Tobias Huppertz defended his Master's thesis on 'Ein Indexansatz für ähnlichkeitserhaltende Hashwerte mittels Bloomfilter'

Ein Indexansatz für ähnlichkeitserhaltende Hashwerte mittels Bloomfilter

A major challenge in digital forensic investigation is the automated presorting of data to be examined, in order to minimize the manual work. Black- and whitelists are used to presort suspicious and non-relevant data according to their hash value. For a reliable file identification, cryptographic hash functions are used. These have the property of changing every bit of the output with a probability of 50% when the input is altered. As a result, similarity of files is not recognized anymore. This has a negative effect on the investigation because files need to be categorized manually.
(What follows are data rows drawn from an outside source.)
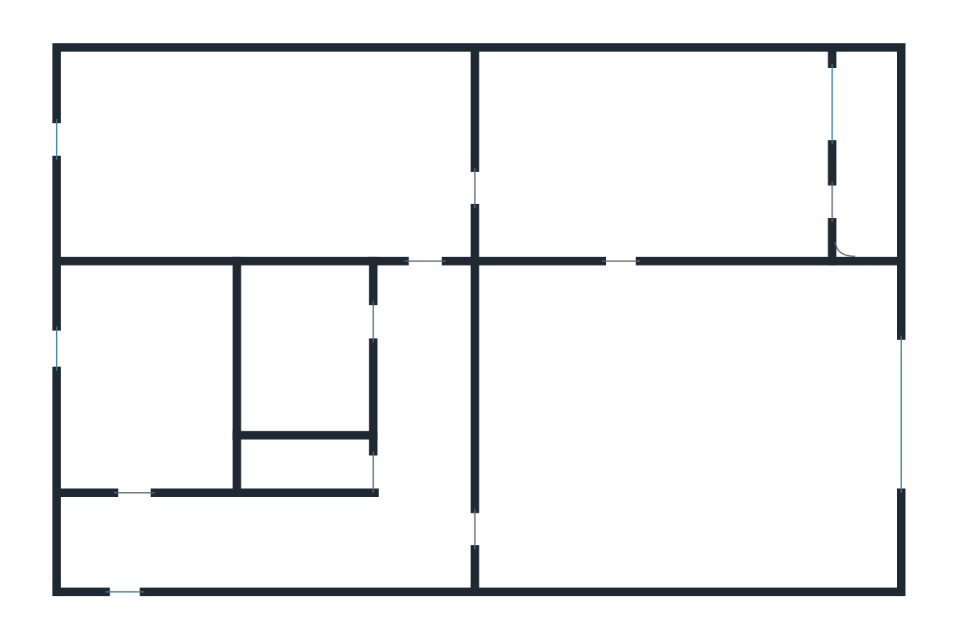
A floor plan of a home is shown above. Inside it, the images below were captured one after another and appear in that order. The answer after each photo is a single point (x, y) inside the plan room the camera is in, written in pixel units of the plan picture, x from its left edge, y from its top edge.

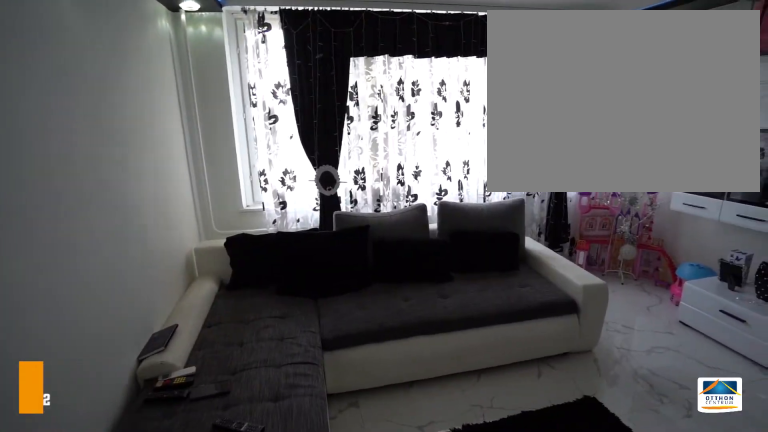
(681, 428)
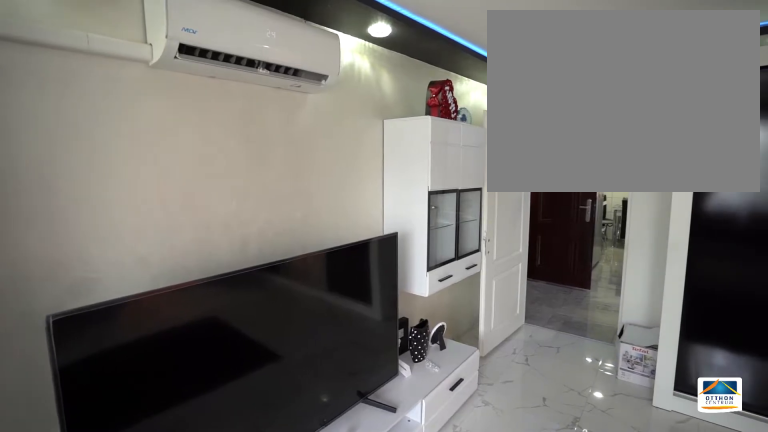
(681, 428)
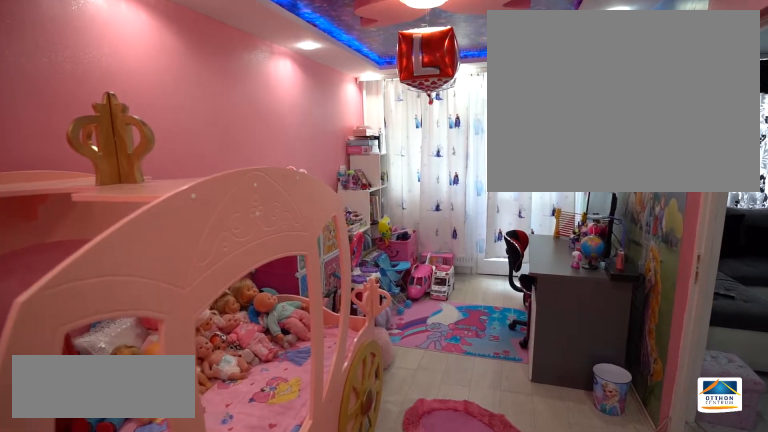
(647, 144)
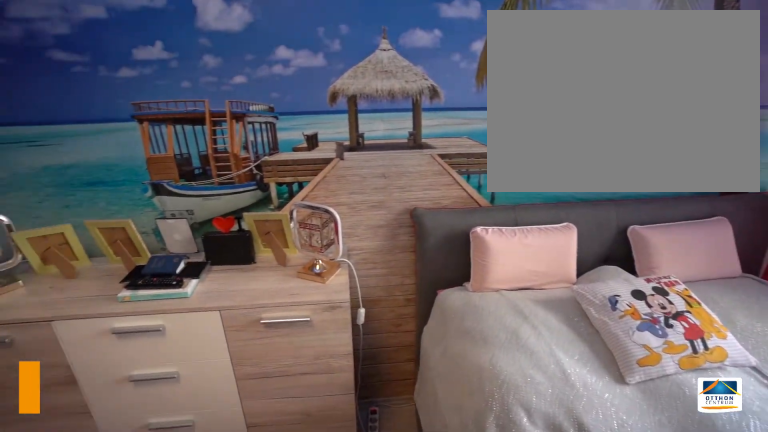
(262, 165)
In order to be able to also presort similar files, approximate matching is used. Thus the similarity of two files can be calculated. When a hard drive containing v files needs to be compared with a database of u entries, for every file the hash value needs to be calculated and compared with every hash from the database. The reason for this is the structure of approximate matching hash values. They can not be saved to a list in a sorted order for efficient access. This results in v · u = 1011 comparisons, which takes too long for investigation. Breitinger et al. describe the proposal to utilize the probabilistic data structure of bloom filters to organize the hash values in a binary tree. This creates a logarithmic search instead of a linear one. The amount of necessary comparisons reduces to log2 u · v = 2 · 10^6.

Based on this concept, a prototype is developed and evaluated in a test scenario that demonstrates its benefits and problems in practice. For this scenario, 500 GB of images were downloaded from flickr. Out of those images 100GB were used synonymously with suspicious images such as malware or child pornography, while the remaining 400 GB were handled as neutral. During evaluation it turned out that it takes the prototype twelve hours to insert and search for the specified data, while the linear comparison of lists using mrsh v2 would approximately take close to four years. Speed was gained through imprecision in the identification. Still suspicious files were reliably identified and neutral files were categorized correctly by nearly 98,9%. Furthermore fragments of files and similar files can be searched for. Fragments of files are interesting to find, because files may have been saved fragmented to a hard disk. When quick formatted, the allocation of these fragments is lost. Using suitable parameters, the success rate of correctly categorizing those fragments is about 99% for both suspicious and neutral data. Thus during digital forensic investigation, the prototype allows for saving considerable amounts of time.